Data entries:

····················

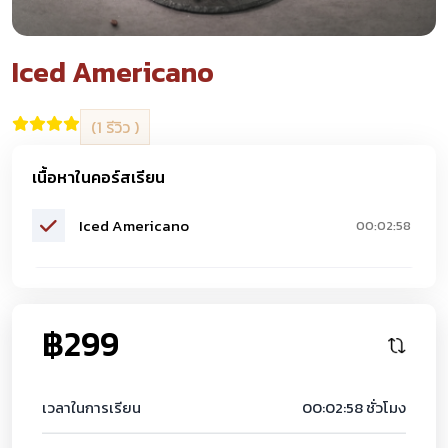
Iced Americano
(1 รีวิว )
เนื้อหาในคอร์สเรียน
Iced Americano
00:02:58
฿299
เวลาในการเรียน
00:02:58 ชั่วโมง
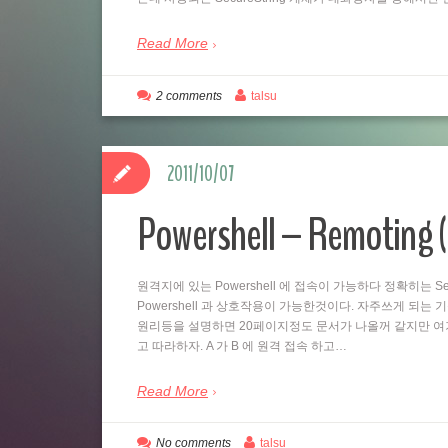
Read More
2 comments
talsu
2011/10/07
Powershell – Remo
원격지에 있는 Powershell 에 접속이 가능하다 정확히는 Se
Powershell 과 상호작용이 가능한것이다. 자주쓰게 되는
원리등을 설명하면 20페이지정도 문서가 나올꺼 같지만 여
고 따라하자. A 가 B 에 원격 접속 하고…
Read More
No comments
talsu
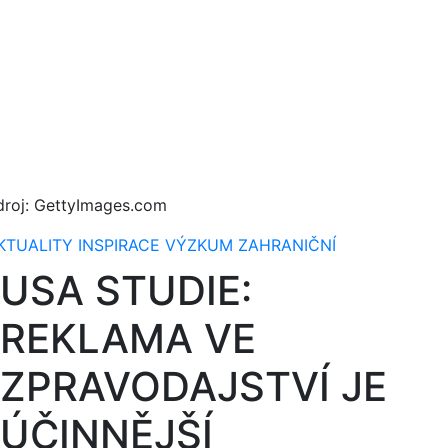
droj: GettyImages.com
KTUALITY
INSPIRACE
VÝZKUM
ZAHRANIČNÍ
USA STUDIE:
REKLAMA VE
ZPRAVODAJSTVÍ JE
ÚČINNĚJŠÍ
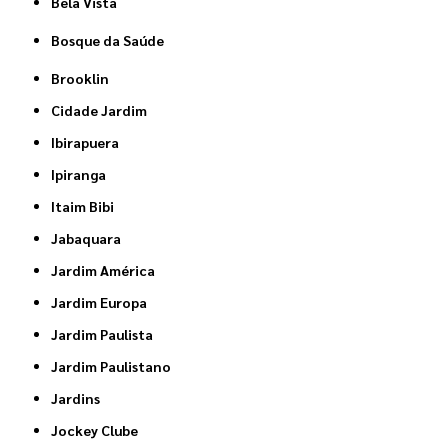
Bela Vista
Bosque da Saúde
Brooklin
Cidade Jardim
Ibirapuera
Ipiranga
Itaim Bibi
Jabaquara
Jardim América
Jardim Europa
Jardim Paulista
Jardim Paulistano
Jardins
Jockey Clube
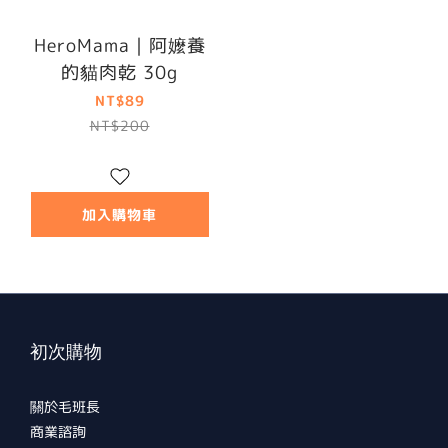
HeroMama｜阿嬤養
的貓肉乾 30g
NT$89
NT$200
加入購物車
初次購物
關於毛班長
商業諮詢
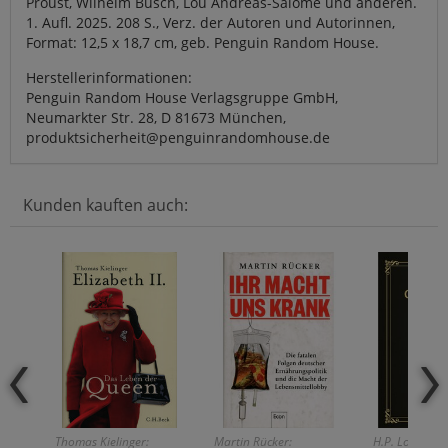
Proust, Wilhelm Busch, Lou Andreas-Salomé und anderen.
1. Aufl. 2025. 208 S., Verz. der Autoren und Autorinnen,
Format: 12,5 x 18,7 cm, geb. Penguin Random House.
Herstellerinformationen:
Penguin Random House Verlagsgruppe GmbH,
Neumarkter Str. 28, D 81673 München,
produktsicherheit@penguinrandomhouse.de
Kunden kauften auch:
Thomas Kielinger:
Martin Rücker:
H.P. Lovecraft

····················

- _AIM OF THE EXERCISE_: Which lines in the listing above contain the string "Jardim" with matching case? List each of them in full.

- _OUTPUT OF THE EXERCISE_:
Cidade Jardim
Jardim América
Jardim Europa
Jardim Paulista
Jardim Paulistano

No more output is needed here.